Development Economist Alan Griffith to Join Faculty This Autumn

Submitted by Nicole Johns on
Alan Griffith (photo: U of Michigan Economics)

The Department of Economics is delighted to announce that Alan Griffith has accepted an offer to join us as a tenure-track assistant professor starting Autumn quarter 2017.

Griffith expects to complete his PhD in economics this May at the University of Michigan, where he is also a Pre-doctoral Trainee at the Population Studies Center with the Institute for Social Research. Griffith has held an Economic Demography Fellowship with the Center since September 2014.

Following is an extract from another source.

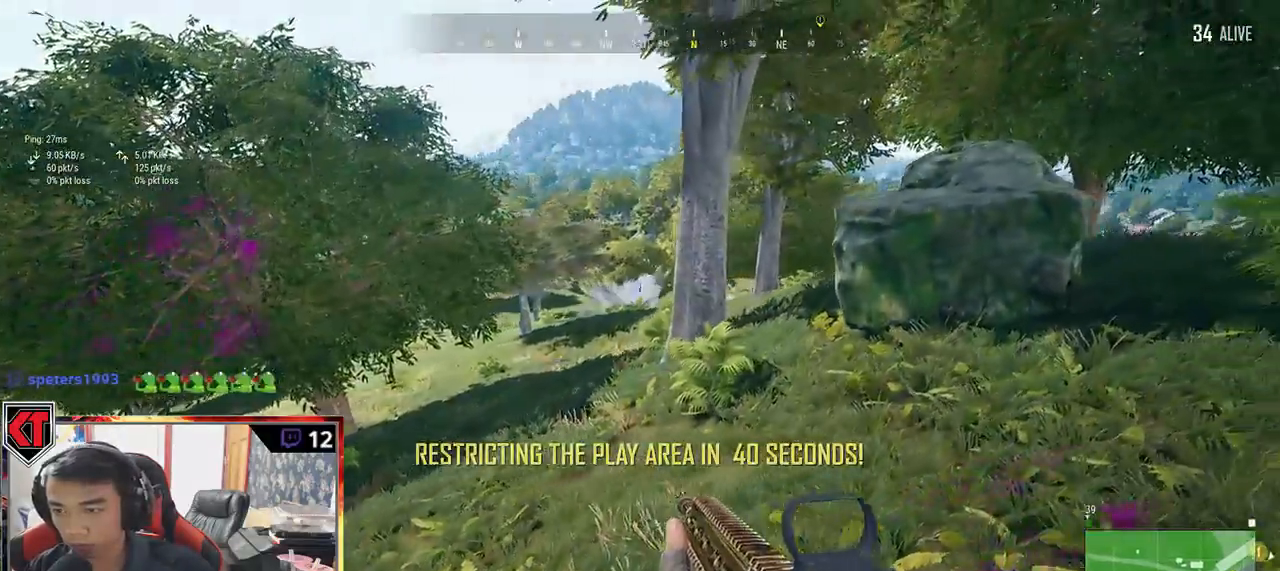
Gameplay with keyboard and mouse; each line is a JSON object with the keys and mouse buttons held at the frame after it. "events" lists presses ("down") and releases ("up") of "a", "c", "ctrl", "d", "e", "f", "q", "r", "s", "shift", "space", "tab", "v", "w", "x", "z", "mouse_left", "mouse_wheel" and "mouse_right" between this image and that frame as [ms after this image, input, new state], when the widget could be followed in between. "mouse_left", "mouse_wheel", "mouse_right" = the "left", "wheel", "right" buttons of the "mouse" list. No other keys are recorded. "wheel" means that the mouse wheel is clicked or scrolled. Mouse movement is not recorded.
{"keys": ["a", "w"], "mouse": [], "events": [[117, "s", "down"], [200, "a", "down"], [200, "d", "up"], [267, "s", "up"], [400, "w", "down"]]}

Within his broad interest area of applied microeconomics, Griffith’s research comprises development economics, labor economics, industrial organization, applied econometrics, and the economics of networks, with particular focus on the causes and effects of social networks on behavior and economic and educational outcomes. His job market paper “Random Assignment with Non-Random Peers: A Structural Approach to Counterfactual Treatment Assessment” considers network endogeneity within a new framework for estimating peer effects.

At Michigan, Griffith taught courses on statistics, econometrics, and development economics and welcomes the opportunity to teach in his research areas of structural estimation, program evaluation, and the economics of social networks at UW.

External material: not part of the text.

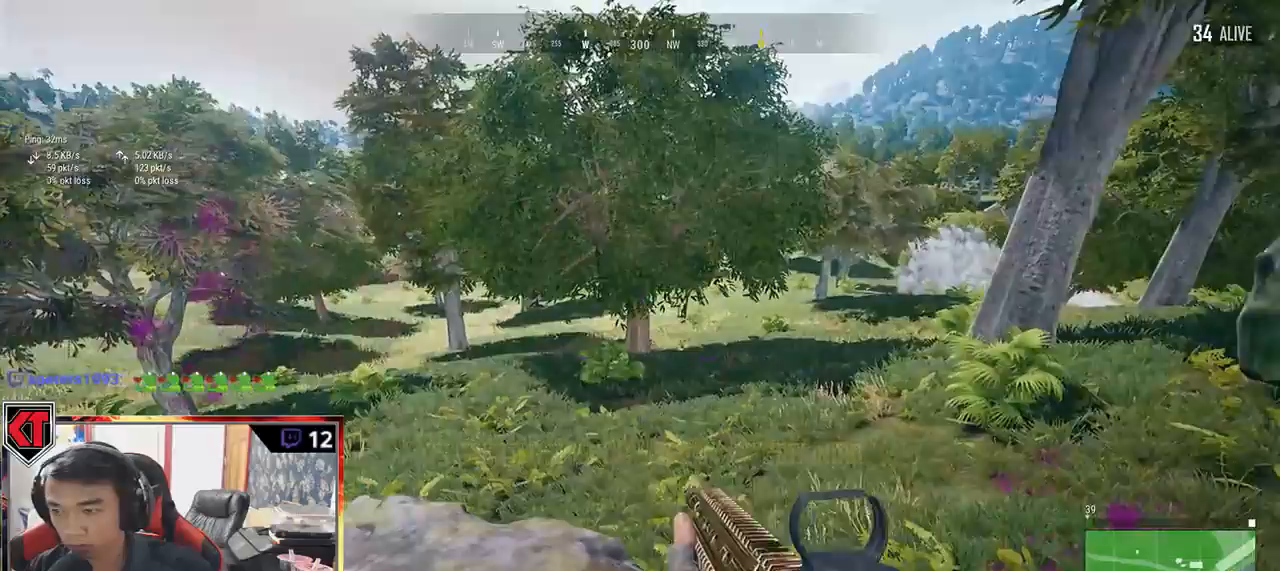
{"keys": ["d"], "mouse": [], "events": [[484, "a", "up"], [484, "d", "down"], [484, "w", "up"]]}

Originally from Memphis, Tennessee, Griffith did his undergraduate studies on a four-year Presidential Scholarship at American University in Washington, D.C., completing a double major in Economics and Political Science with a minor in Math. He completed his J.D. at the University of Virginia School of Law in 2009, where he graduated in the top 10% of his class and was an articles editor for the Virginia Tax Review. Griffith practiced trial law as an associate attorney for two years in Atlanta, Georgia, before relocating to Ann Arbor to begin his graduate studies in economics.

In his free time, Griffith enjoys distance running and ‘frolicking in the mountains’ – ideally at the same time. He is undoubtedly pleased to be moving to the Pacific Northwest, where both distance runners and mountains abound. 

The Department of Economics is excited to welcome Griffith to the faculty this fall and extends its thanks to the search committee members: Professors Patrick Bajari (Chair), Yanqin Fan, Jacques Lawarree, and Eric Zivot.